"You have to work hard to offend Christians. By nature, Christians are the most forgiving, understanding, and thoughtful group of people I've ever dealt with. They never assume the worst. They appreciate the importance of having different perspectives. They're slow to anger, quick to forgive, and almost never make rash judgments or act in anything less than a spirit of total love . . . No, wait--I'm thinking of Labrador retrievers!" David Learn, 1998

Sunday, April 3, 2011

HEROES: Inside story of the Fukushima 50

FUKUSHIMA 50 (more than 1,000 actually): "We expect to die,""There is nobody but us to do this job, and we cannot go home until we finish the work."

Here are extracts from three different sources: personal interviews with a Fukushima nuclear plant worker, an interview with the mother of a worker (they're anonymous so we don't know if it is the same worker) and a description of the living conditions for the pool of workers as they take turns going into the plant. 

1. From interview with a worker's mother in Fukushima 50: We expect to die 
on FoxNews via matzav.com

     Speaking tearfully through an interpreter by phone, the mother of a 32-year-old worker said: “My son and his colleagues have discussed it at length and they have committed themselves to die if necessary to save the nation. . . He told me they have accepted they will all probably die from radiation sickness in the short term or cancer in the long-term.”
     The woman spoke to Fox News on the condition of anonymity because, she said, plant workers had been asked by management not to communicate with the media or share details with family members in order to minimize public panic.
     She could not confirm if her son or other workers were already suffering from radiation sickness.
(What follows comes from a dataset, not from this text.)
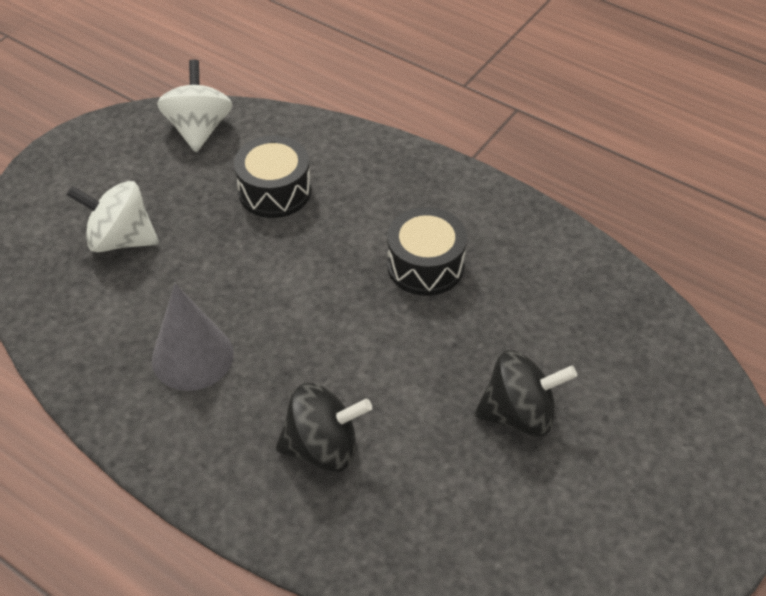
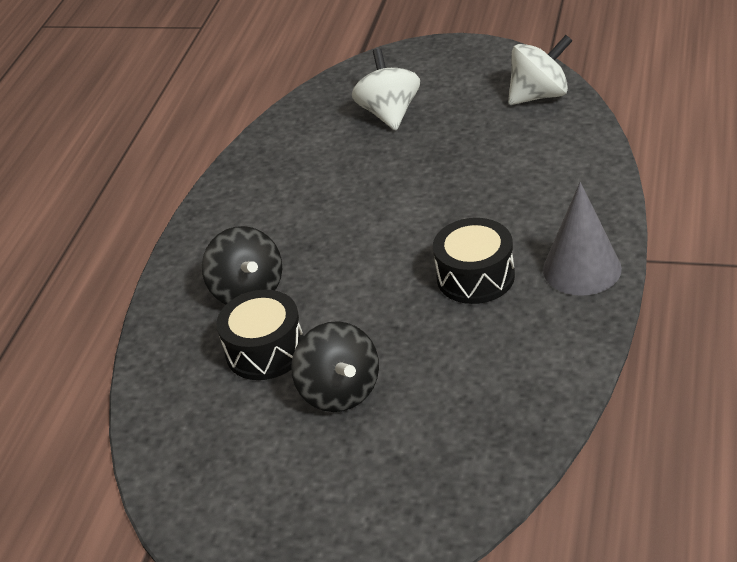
camera: 75 degrees right, 10 degrees down
grey cone [152,283,234,391] -> grey cone moved to [543,182,622,296]
black drum [234,136,311,218] -> black drum moved to [216,290,304,380]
But she added: “They have concluded between themselves that it is inevitable some of them may die within weeks or months. They know it is impossible for them not to have been exposed to lethal doses of radiation.”

2. From Interview with Fukushima worker 
on Yahoo.com

     One worker told national Mainichi newspaper said when he was called in mid-March to help restore power at the plant, he did not tell his family because he did not want them to worry. But he did tell a friend to notify his parents if he did not return in two weeks.
     "I feel very strongly that there is nobody but us to do this job, and we cannot go home until we finish the work," he said.
     Early on, the company ran out of full radiation suits, forcing workers to create improvised versions of items such as nylon booties they were supposed to pull over their shoes.
"But we only put something like plastic garbage bags you can buy at a convenience store and sealed them with masking tape," he said.
     He said the tsunami littered the area around the plant with dead fish and sharks, and the quake opened holes in the ground that tripped up some workers who could not see through large gas masks. They had to yell at one another to be heard through the masks.
     "It's hard to move while wearing a gas mask," he said. "While working, the gas mask came off several times. Maybe I must have inhaled much radiation." 

3. From Fukushima famine by Jamie Dean
on worldmag.com

     . . . [C]onditions are grueling for the hundreds of workers [later article at yahoo.org cited "more than 1,000 engineers working around the clock since the incident began"] battling radiation leaks and contaminated water at the badly damaged [Fukushima nuclear] plant . .. As many as 580 workers at a time pack the halls and offices of a two-story, earthquake-resistant building serving as emergency headquarters at the nuclear power plant. (The building stands about a half mile from Reactor No. 1.)  The workers pull three-day shifts, returning after one day off-site.. .
     Breakfast is a package or two of cookies and a small carton of vegetable juice. Dinner is usually rice with vegetables and a can of meat. No lunch. Fresh water is also scarce: Since workers are limited to 1.5 liters of water a day. . . they wash their hands with alcohol and usually don't bathe. . .
     Christian relief group CRASH (Christian Relief, Assistance, Support and Hope) sent an assessment team to Fukushima to assess relief needs. CRASH worker Scott Eaton formerly worked as a teacher in the region, and was a member of Fukushima Daiichi Seisho Baptist Church. He reported that seven of the church's members work at the power plant. (JR: It is my understanding that Team Leader Naoyoshi Sato is one of these 7 members.)
      Eaton also reported that a church in an area beyond the evacuation zone had offered to host all of the displaced members of the Fukushima church. And a Christian campground in Okutama had invited all the church members to move into the group's facilities. Eaton said he was relieved to see Japanese churches offering support: "This is the body of Christ.”